Een partij die het niet eens is met deze uitspraak, kan een hoger beroepschrift sturen naar de Centrale Raad van Beroep waarin wordt uitgelegd waarom deze partij het niet eens is met deze uitspraak. Het hoger beroepschrift moet worden ingediend binnen zes weken na de dag waarop deze uitspraak is verzonden.
Bijlage wettelijk kader
Algemene wet bestuursrecht
Artikel 4:6
1. Indien na een geheel of gedeeltelijk afwijzende beschikking een nieuwe aanvraag wordt gedaan, is de aanvrager gehouden nieuw gebleken feiten of veranderde omstandigheden te vermelden.
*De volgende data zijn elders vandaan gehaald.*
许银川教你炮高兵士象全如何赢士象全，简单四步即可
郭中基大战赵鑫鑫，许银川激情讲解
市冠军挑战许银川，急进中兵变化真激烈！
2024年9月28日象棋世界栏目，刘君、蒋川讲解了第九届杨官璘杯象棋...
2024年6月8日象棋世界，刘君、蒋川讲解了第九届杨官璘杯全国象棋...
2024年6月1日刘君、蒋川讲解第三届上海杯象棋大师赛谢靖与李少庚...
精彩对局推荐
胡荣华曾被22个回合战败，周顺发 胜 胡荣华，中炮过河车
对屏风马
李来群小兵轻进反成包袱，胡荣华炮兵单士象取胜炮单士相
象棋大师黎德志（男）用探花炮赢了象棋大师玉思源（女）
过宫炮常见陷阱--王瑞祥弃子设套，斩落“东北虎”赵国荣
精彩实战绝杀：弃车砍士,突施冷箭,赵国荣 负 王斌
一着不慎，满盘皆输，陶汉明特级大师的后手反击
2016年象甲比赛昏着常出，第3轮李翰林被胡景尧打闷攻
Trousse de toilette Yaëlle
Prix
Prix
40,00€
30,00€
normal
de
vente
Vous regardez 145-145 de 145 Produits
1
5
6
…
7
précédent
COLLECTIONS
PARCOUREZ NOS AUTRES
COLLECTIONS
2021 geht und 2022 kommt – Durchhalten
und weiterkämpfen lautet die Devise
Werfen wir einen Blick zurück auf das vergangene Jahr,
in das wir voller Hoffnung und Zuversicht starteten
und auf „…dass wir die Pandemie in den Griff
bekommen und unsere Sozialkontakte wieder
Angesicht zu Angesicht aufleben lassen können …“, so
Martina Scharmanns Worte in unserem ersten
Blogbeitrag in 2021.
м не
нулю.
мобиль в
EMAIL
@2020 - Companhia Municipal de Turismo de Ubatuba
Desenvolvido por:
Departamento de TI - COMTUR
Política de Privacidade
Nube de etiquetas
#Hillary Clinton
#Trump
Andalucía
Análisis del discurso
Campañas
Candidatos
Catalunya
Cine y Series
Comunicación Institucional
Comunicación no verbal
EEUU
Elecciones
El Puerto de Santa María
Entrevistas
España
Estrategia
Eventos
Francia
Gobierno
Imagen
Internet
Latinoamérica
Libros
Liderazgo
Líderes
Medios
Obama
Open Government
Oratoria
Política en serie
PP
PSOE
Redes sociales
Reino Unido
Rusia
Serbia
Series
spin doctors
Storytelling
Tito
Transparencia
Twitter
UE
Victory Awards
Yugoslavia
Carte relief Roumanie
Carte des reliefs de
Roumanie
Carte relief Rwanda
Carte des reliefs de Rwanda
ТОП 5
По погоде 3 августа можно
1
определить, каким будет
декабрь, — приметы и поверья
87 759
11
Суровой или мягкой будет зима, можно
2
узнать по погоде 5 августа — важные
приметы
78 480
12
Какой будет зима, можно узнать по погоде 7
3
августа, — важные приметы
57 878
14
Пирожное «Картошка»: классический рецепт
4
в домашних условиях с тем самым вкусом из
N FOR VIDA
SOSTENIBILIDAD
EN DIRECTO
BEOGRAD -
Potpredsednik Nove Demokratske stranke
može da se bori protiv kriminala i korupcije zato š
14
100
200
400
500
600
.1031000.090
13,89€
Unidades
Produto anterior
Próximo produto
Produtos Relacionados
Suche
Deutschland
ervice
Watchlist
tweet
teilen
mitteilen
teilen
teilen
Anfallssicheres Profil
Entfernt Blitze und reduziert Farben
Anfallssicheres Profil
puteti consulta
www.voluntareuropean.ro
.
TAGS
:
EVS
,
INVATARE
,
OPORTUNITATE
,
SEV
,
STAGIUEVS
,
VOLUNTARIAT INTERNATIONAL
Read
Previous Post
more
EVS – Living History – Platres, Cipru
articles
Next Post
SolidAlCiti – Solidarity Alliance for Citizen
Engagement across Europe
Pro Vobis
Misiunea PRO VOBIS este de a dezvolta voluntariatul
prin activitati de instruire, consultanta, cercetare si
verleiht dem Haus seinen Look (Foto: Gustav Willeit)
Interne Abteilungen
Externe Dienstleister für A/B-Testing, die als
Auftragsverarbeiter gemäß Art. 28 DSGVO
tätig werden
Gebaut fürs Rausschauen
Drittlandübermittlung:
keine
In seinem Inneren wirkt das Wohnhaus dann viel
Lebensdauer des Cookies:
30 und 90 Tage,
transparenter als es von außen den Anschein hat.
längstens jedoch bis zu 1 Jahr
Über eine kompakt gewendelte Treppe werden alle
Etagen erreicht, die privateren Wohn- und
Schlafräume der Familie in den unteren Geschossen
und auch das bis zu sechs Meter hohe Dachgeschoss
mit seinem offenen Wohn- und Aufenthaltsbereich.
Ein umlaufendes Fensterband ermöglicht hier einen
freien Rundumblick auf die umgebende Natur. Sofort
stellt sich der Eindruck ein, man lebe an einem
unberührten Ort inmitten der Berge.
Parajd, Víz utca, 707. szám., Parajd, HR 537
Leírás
2. Wanneer geen nieuw gebleken feiten of veranderde omstandigheden worden vermeld, kan het bestuursorgaan zonder toepassing te geven aan artikel 4:5 de aanvraag afwijzen onder verwijzing naar zijn eerdere afwijzende beschikking.
Artikel 6:22
Een besluit waartegen bezwaar is gemaakt of beroep is ingesteld, kan, ondanks schending van een geschreven of ongeschreven rechtsregel of algemeen rechtsbeginsel, door het orgaan dat op het bezwaar of beroep beslist in stand worden gelaten indien aannemelijk is dat de belanghebbenden daardoor niet zijn benadeeld.
Wajong
Artikel 1a:1, eerste lid
Jonggehandicapte in de zin van dit hoofdstuk en de daarop berustende bepalingen is de ingezetene die:
a. op de dag waarop hij achttien jaar wordt als rechtstreeks en objectief medisch vast te stellen gevolg van ziekte, gebrek, zwangerschap of bevalling duurzaam geen mogelijkheden tot arbeidsparticipatie heeft;
b.na de in onderdeel a bedoelde dag als rechtstreeks en objectief medisch vast te stellen gevolg van ziekte, gebrek, zwangerschap of bevalling duurzaam geen mogelijkheden tot arbeidsparticipatie heeft en in het jaar, onmiddellijk voorafgaand aan de dag waarop dit is ingetreden, gedurende ten minste zes maanden studerende was.
Artikel 1a:1, tweede lid
De ingezetene die op de dag, bedoeld in het eerste lid, onderdeel a of b, beperkingen ondervindt als gevolg van ziekte, gebrek, zwangerschap of bevalling, maar op grond van het eerste lid niet aangemerkt wordt als jonggehandicapte, wordt alsnog jonggehandicapte in de zin van dit hoofdstuk en de daarop berustende bepalingen, indien hij binnen vijf jaar na die dag duurzaam geen mogelijkheden tot arbeidsparticipatie heeft, indien dit voortkomt uit dezelfde oorzaak als die op grond waarvan hij beperkingen als gevolg van ziekte, gebrek, zwangerschap of bevalling ondervond, op de dag, bedoeld in onderdeel a of b.